## What this exercise asks
**a.** In the biography of Wang Mingshan, what did he major in at Xinjiang University?
**b.** Which public security bodies does the biography of Wang Mingshan say he worked in or led?
**c.** Extend the biography of Wang Mingshan past its final sentence.

## Text for analysis
□ □ □ □

Vice Chairperson of the Standing Committee of the Xinjiang Uygur Autonomous Region People's Congress
- Incumbent
- Assumed office February 2024

Secretary of Xinjiang Uygur Autonomous Regional Political and Legal Affairs Commission
- In office January 2021 – February 2024
- Preceded by: Wang Junzheng
- Succeeded by: Chen Mingguo [zh]

Personal details
- Born: 18 January 1964 (age 62) Wuwei, Gansu, China
- Party: Chinese Communist Party
- Alma mater: Xinjiang University Jilin University

= Wang Mingshan =

Chinese politician

Wang Mingshan (王明山 (Wáng Míngshān); born 18 January 1964) is a Chinese politician currently serving as the vice chairperson of the Standing Committee of the Xinjiang Uygur Autonomous Region People's Congress since February 2024. He was a member of the standing committee of the CCP Xinjiang Uygur Autonomous Regional Committee, the region's top authority.

==Biography==
Wang was born in Wuwei, Gansu, on 18 January 1964. In 1982, he entered Xinjiang University, majoring in radio. He worked in Yili Public Security Department after university in 1986, and joined the Chinese Communist Party (CCP) in April 1990. In September 2000, he became deputy chief of Yili Public Security Bureau, rising to chief in February 2004. He was chief of Ürümqi Public Security Bureau in December 2009, and held that office until April 2015, when he was appointed deputy party secretary of Ürümqi and secretary of the Ürümqi Municipal Political and Legal Affairs Commission. He served as executive deputy secretary of Xinjiang Uygur Autonomous Regional Political and Legal Affairs Commission in November 2015, and five years later promoted to the secretary position. He also served as chief of Xinjiang Uygur Autonomous Regional Public Security Department from February 2017 to January 2021, and vice chairman of Xinjiang Uygur Autonomous Region from January 2018 to January 2021.

□ □ □ □

## Data for review
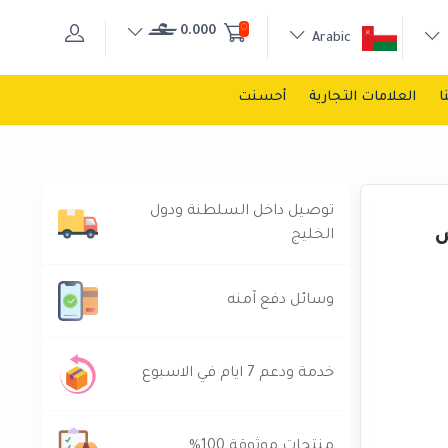
0
0.000
Arabic
ا
العلامات التجارية
أحسنت
توصيل داخل السلطنة ودول
ر أبيض
الخليج
وسائل دفع آمنه
خدمة ودعم 7 ايام في الاسبوع
منتجات موثوقة 100%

□ □ □ □

## Answers to this exercise
**a.** Radio.

**b.**
- Yili Public Security Department
- Yili Public Security Bureau
- Ürümqi Public Security Bureau
- Xinjiang Uygur Autonomous Regional Public Security Department

**c.**
In September 2020, Wang was served as the secretary of Xinjiang Uygur Autonomous Regional Political and Legal Affairs Commission.

In February 2024, Wang was appointed as the vice chairperson of the Standing Committee of the Xinjiang Uygur Autonomous Region People's Congress.

===U.S. sanctions===
On 9 July 2020, the United States government imposed Global Magnitsky Human Rights Accountability Act sanctions and visa restrictions against Wang for his connection to similar human rights abuse against the ethnic minorities in Xinjiang.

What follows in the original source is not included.